-- Data supplied follows --

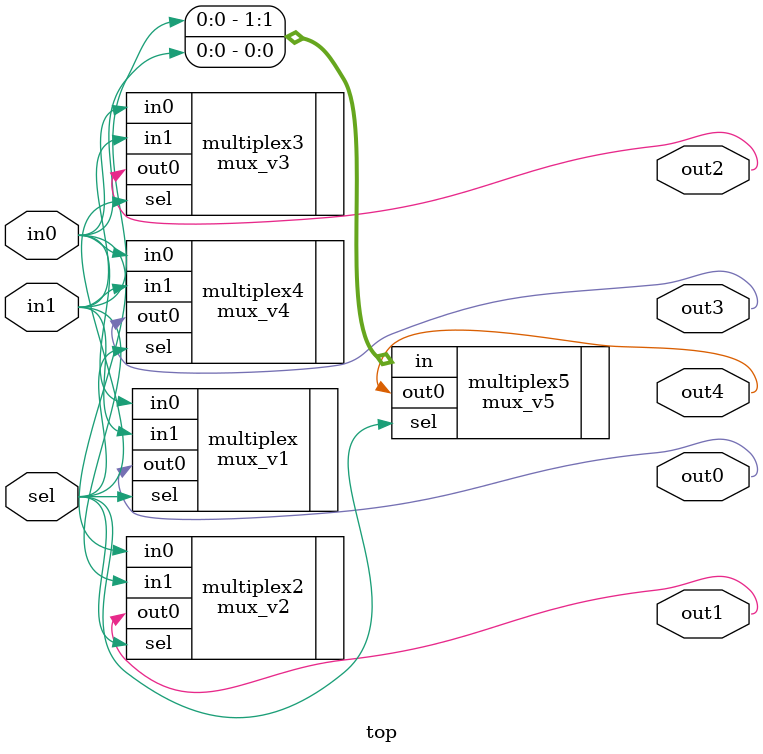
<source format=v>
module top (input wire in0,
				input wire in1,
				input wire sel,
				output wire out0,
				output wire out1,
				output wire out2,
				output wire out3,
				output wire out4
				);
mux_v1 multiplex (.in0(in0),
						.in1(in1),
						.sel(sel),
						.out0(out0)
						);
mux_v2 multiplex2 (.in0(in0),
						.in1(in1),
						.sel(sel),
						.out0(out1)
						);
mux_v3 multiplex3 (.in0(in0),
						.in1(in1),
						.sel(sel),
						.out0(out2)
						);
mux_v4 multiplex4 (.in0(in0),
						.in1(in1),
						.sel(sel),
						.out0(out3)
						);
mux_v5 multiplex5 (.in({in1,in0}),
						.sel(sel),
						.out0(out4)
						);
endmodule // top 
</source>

-- Data supplied concluded --

What is needed is every line from the data above that includes the string "output", copied out.

				output wire out0,
				output wire out1,
				output wire out2,
				output wire out3,
				output wire out4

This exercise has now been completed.